O N s'en souvient, c'est pour Jacqueline Maillan que Bernard-Marie Koltès avait écrit le personnage de Mathilde dans « le Retour au désert ». Lui dont la vocation à l'écriture dramatique s'était décidée grâce à Maria Casarès, il étonnait son monde. Mais Koltès ne se trompait pas. Il aimait les acteurs, il écrivit, cette pièce-là en tout cas, pour eux. Si l'on rappelle ce détail, c'est pour souligner combien sa liberté était grande, combien son style était personnel, combien son inspiration était large.
En même temps, et c'est très frappant en réécoutant « le Retour au désert », Koltès puise au plus profond de la France. C'est une pièce sur la France, celle des années soixante, celle de cette province qu'il a si bien connue, celle des pensées, des mouvements de pensée d'alors. Sa France à lui.
C'est ce qu'avait compris Heiner Müller, passionné par cette écriture dans laquelle l'auteur est puissamment présent, c'est ce qu'accomplit magnifiquement Thierry de Peretti, qui se soumet aux régimes de l'uvr
e sans chercher à les contrarier.
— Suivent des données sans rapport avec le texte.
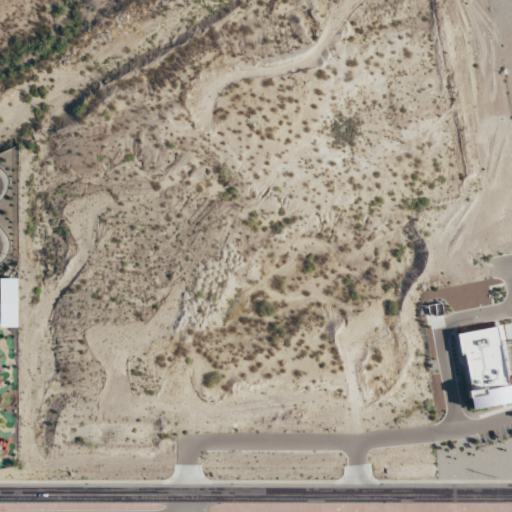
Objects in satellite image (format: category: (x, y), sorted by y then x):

Une structure d'une efficacité imparable, avec ses bouffées étranges : fantôme ou personnage qui rêve de se propulser dans le cosmos, par exemple.
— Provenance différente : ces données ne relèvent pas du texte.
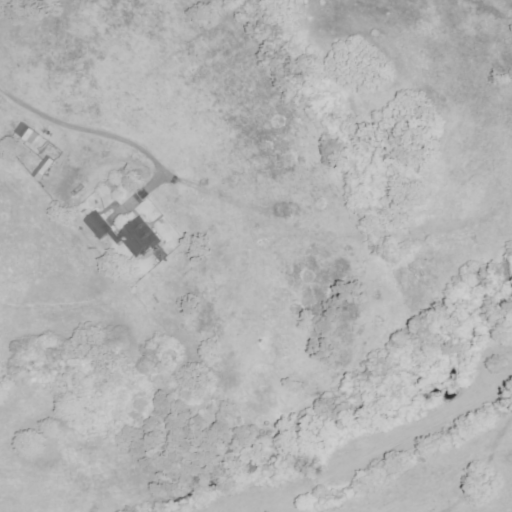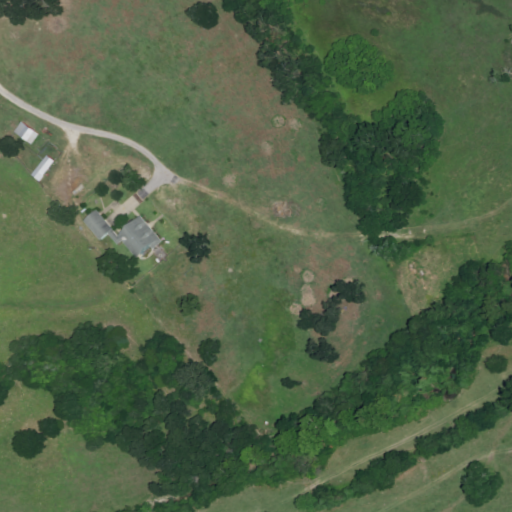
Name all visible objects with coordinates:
road: (34, 109)
building: (30, 133)
building: (102, 226)
building: (144, 239)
On retrouve le style de Koltès, cette écriture nerveuse, rapide, sans effets, on retrouve sa délicieuse désinvolture : il y a en lui, et dans cette pièce en particulier, quelque chose de blagueur, presque de désinvolte. Et l'on rit. Et il souhaitait que l'on rie. Cela n'interdit pas au texte de s'ancrer dans les zones les plus profondes de ce que l'on peut désigner comme l'expérience commune : la Seconde Guerre mondiale, l'Algérie, la colonisation, les attentats, le racisme, la petite-bourgeoisie de province. Tout cela est d'une acuité confondante, mais tout cela est donné sur un mode bariolé et irrésistible qui ne sacrifie pourtant jamais l'épaisseur des personnages.
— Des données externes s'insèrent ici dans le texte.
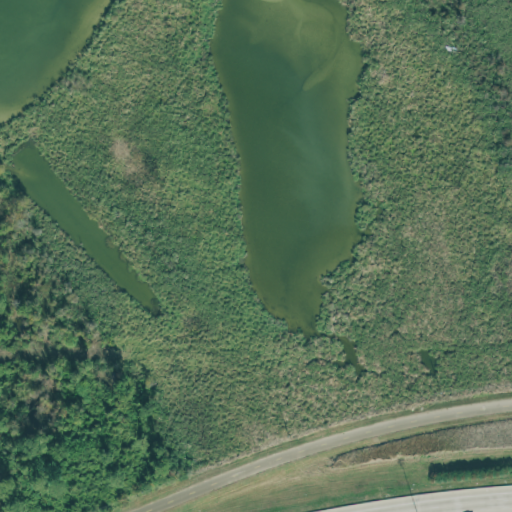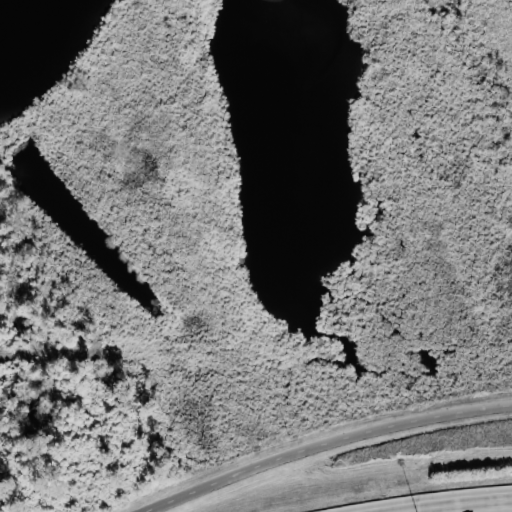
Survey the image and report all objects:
road: (331, 449)
road: (451, 503)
Thierry de Peretti, on l'a dit, se soumet aux régimes différents de l'ouvrage, à ses zones d'ombre comme à ses grands éclats, et organise avec une grande précision, nerveuse comme l'écriture même du texte, la représentation. C'est un travail remarquable relayé par une excellente troupe très bien dirigée. On ne peut citer chacun, mais on soulignera la puissance vitale de Marianne Groves, son humour et les humeurs très bien tenues du « personnage » de Mathilde, comme le jeu très maîtrisé de Foued Nassah, le frère, Adrien. Il y a une sincérité générale du jeu qui touche profondément et préserve la gaieté de l'ensemble par-delà la noirceur incisive de Koltès.
Théâtre de la Bastille, à 21 h du mardi au samedi, à 17 h le dimanche. Durée : 2 h sans entracte. Jusqu'au 3 février (01.43.57.42.14).